▶ Article
§

Signs of Learning Disabilities in Children who Struggle with Literacy

With a new school year approaching quickly, you may be wondering if this is the year reading will “click” for your child.  If you wonder why your child struggles so much with reading, let me assure you, you are not alone.

According to several studies and sources, roughly 10 million children around the globe have difficulties learning how to read.  This may be attributed to a variety of reasons, including not having enough access to quality or high interest level books, poor phonological or phonemic awareness, or not receiving personalized instruction for specific learning needs.

§

▶ Goal
Please continue the article on learning disabilities in children who struggle with reading, starting after its last sentence. The listing that comes next has no connection to the article on reading difficulties.

▶ Data supplied
§

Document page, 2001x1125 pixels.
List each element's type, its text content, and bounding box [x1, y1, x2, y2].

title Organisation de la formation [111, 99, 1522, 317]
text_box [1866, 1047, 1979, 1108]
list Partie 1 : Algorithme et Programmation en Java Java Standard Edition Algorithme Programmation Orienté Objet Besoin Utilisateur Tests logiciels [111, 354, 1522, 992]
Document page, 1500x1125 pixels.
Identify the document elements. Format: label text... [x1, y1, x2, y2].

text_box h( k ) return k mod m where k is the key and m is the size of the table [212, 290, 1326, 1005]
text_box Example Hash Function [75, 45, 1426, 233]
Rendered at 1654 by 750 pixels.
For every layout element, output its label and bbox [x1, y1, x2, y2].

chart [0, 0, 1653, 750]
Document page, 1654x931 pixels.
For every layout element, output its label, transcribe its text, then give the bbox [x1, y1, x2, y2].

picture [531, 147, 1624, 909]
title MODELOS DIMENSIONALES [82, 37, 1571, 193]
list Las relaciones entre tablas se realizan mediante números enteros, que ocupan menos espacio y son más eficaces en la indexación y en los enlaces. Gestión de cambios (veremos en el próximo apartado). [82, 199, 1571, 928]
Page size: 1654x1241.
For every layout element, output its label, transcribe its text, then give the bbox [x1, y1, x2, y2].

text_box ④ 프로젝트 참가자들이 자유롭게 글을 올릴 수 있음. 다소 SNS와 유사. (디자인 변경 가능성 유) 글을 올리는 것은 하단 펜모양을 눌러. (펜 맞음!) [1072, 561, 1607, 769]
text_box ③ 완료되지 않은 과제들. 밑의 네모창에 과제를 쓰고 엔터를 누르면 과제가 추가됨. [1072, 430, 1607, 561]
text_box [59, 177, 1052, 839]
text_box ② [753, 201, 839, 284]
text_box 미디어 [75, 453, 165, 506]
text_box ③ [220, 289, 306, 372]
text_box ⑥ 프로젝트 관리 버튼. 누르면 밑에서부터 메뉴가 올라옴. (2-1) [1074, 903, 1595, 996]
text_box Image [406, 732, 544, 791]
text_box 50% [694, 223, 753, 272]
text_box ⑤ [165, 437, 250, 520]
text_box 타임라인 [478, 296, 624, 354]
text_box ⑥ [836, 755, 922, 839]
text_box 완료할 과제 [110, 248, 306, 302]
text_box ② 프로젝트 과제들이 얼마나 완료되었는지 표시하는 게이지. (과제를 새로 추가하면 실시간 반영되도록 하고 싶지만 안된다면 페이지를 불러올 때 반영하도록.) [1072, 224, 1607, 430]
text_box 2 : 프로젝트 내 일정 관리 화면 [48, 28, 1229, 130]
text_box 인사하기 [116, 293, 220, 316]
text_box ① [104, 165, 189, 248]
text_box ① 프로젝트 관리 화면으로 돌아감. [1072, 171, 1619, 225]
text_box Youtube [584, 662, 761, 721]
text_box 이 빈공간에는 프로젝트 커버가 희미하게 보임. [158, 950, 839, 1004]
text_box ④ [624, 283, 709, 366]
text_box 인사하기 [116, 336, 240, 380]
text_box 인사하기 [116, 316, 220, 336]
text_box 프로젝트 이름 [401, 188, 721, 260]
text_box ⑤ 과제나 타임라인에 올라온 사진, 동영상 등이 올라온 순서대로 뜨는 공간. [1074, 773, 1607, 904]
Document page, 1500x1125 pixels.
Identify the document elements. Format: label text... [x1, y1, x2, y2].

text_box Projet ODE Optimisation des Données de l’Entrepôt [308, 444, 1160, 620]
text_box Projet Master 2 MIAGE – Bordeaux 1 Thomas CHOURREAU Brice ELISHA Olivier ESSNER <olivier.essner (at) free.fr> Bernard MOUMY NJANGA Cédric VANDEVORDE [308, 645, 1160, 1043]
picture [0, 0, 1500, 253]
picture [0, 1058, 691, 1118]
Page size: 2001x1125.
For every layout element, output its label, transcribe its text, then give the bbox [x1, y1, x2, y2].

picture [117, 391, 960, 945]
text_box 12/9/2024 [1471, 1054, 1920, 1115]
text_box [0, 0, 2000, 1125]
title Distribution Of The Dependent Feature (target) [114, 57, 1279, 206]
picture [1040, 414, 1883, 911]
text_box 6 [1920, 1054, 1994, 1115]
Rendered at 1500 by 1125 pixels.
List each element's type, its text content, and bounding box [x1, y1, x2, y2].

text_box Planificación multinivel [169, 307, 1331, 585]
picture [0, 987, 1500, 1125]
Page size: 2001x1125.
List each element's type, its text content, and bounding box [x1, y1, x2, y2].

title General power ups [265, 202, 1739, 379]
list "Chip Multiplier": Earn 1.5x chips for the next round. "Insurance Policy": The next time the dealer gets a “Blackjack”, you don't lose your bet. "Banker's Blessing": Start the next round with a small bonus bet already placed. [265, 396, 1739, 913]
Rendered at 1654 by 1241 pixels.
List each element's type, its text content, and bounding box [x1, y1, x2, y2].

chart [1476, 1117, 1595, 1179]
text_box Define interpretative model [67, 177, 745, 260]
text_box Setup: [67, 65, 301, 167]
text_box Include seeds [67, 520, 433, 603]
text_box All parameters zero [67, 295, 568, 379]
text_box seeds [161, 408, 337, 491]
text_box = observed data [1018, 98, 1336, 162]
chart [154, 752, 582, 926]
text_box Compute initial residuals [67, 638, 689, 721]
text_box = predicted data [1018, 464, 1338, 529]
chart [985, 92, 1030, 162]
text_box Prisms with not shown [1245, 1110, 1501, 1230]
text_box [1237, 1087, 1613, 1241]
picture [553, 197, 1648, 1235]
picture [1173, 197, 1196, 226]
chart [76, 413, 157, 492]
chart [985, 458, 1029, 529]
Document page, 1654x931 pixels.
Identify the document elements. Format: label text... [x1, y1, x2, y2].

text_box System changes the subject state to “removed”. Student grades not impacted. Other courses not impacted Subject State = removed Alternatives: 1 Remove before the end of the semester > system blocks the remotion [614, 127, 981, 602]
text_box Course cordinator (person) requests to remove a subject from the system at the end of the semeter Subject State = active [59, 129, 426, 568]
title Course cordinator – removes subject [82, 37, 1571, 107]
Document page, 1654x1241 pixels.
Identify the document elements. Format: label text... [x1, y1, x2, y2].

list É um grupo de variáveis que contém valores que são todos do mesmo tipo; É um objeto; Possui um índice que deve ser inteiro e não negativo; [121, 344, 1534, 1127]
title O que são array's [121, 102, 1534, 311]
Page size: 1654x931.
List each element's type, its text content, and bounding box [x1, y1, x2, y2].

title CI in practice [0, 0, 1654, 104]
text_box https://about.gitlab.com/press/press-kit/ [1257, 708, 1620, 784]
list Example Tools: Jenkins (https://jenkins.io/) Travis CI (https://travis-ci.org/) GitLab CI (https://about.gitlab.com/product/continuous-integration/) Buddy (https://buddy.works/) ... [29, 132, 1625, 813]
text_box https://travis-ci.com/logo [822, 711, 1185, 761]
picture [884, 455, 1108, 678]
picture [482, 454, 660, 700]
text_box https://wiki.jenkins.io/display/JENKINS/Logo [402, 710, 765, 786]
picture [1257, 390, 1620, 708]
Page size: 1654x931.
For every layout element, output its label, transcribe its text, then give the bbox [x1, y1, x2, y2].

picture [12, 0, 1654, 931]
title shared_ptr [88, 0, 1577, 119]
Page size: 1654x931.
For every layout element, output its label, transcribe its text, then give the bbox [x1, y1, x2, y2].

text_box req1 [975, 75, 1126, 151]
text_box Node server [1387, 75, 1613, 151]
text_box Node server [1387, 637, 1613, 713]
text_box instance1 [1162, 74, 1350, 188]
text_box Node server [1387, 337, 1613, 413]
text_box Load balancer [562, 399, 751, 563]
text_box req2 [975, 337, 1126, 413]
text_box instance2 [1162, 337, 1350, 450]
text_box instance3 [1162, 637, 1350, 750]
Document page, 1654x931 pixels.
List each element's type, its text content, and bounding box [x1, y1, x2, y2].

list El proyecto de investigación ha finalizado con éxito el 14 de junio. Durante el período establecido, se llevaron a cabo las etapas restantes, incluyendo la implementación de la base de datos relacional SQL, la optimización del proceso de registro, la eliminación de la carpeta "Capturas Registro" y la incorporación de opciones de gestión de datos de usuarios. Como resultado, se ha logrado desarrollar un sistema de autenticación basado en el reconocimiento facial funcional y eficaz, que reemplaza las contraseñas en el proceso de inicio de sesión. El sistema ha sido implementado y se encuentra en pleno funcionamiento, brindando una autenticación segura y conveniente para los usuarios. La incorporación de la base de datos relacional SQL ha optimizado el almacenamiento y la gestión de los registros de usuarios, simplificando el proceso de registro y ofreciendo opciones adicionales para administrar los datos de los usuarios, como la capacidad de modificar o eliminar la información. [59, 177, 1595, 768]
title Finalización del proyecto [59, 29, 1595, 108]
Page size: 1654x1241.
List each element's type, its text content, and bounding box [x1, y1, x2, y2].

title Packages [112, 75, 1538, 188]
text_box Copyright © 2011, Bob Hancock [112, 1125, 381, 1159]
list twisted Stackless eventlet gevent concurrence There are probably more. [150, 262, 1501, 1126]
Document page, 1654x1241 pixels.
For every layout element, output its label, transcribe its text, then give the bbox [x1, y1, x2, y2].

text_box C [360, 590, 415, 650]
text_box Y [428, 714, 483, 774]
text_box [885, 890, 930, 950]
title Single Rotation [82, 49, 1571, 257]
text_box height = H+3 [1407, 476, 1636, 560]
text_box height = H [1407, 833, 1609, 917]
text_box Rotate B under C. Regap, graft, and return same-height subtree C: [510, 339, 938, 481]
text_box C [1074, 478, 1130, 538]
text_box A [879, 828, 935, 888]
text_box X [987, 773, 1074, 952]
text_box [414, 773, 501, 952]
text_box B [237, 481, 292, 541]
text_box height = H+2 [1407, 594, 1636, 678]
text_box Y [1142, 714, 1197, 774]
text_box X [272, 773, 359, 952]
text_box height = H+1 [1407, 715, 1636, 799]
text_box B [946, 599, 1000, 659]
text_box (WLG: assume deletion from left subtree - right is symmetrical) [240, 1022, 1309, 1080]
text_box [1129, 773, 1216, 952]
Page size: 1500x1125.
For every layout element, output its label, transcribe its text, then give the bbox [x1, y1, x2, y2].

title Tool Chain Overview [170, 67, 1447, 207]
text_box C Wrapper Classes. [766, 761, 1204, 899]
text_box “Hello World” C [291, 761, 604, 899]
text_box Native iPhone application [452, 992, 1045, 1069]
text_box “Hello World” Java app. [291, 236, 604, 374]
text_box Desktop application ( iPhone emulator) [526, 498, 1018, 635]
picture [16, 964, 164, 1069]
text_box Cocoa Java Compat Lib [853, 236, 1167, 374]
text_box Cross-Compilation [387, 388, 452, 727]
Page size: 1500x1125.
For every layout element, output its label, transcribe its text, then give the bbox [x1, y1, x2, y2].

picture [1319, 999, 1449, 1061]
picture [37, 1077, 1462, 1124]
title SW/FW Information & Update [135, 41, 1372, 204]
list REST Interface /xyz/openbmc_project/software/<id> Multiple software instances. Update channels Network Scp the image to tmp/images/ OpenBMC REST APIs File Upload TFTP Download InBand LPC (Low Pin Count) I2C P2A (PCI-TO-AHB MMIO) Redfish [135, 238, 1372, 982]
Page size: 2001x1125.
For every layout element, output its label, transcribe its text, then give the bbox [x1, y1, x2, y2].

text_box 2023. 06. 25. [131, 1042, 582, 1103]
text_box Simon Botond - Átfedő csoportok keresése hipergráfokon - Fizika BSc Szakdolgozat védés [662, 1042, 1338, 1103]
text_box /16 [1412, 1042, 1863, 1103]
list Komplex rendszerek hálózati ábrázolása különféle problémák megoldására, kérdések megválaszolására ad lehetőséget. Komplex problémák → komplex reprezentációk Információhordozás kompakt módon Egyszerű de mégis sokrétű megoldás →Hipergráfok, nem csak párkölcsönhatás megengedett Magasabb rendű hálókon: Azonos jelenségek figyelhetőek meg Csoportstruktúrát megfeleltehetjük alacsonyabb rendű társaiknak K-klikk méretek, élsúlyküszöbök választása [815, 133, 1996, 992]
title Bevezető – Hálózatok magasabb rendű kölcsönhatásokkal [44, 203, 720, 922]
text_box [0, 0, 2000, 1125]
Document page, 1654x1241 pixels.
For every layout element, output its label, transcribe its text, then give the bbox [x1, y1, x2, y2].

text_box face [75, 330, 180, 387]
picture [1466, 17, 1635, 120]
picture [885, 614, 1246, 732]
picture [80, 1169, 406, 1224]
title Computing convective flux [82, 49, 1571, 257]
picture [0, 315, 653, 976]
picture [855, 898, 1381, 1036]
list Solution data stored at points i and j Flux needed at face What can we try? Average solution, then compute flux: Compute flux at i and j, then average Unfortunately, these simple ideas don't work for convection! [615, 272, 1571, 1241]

§

▶ Right answer
Research from the National Center for Education Statistics report, “In 2019-20, the number of students ages 3–21 who received special education services under the Individuals with Disabilities Education Act (IDEA) was 7.3 million, or 14 percent of all public school students” (, 2021). Learning disabilities can range in varying degrees of difficulty, which can affect children differently, and can encompass a wide range of specific learning needs from visual and hearing impairments; speech and language processing; dyslexia; weak memory skills; ADHD, and more.  If a child has a learning disability, this is by no means any indication of how intelligent a child is, but rather it can be viewed as how a child may see, hear, and process information differently. This can significantly impact how a child learns how to read, completes homework assignments, and studies for tests, which can be a challenging endeavor, and can often lead to children experiencing frustration and anxiety with school work.  

Scientists and educational leaders are constantly evaluating and updating information in order to provide clear direction and answers to why your child may be struggling with reading. An important factor to remember is  if educational professionals and parents identify a learning disability early and the child receives the right kind of prescribed help, this can provide the opportunity to develop the much needed skills for success in school. Therefore, educators and parents need to be aware of the early common signs of a learning disability.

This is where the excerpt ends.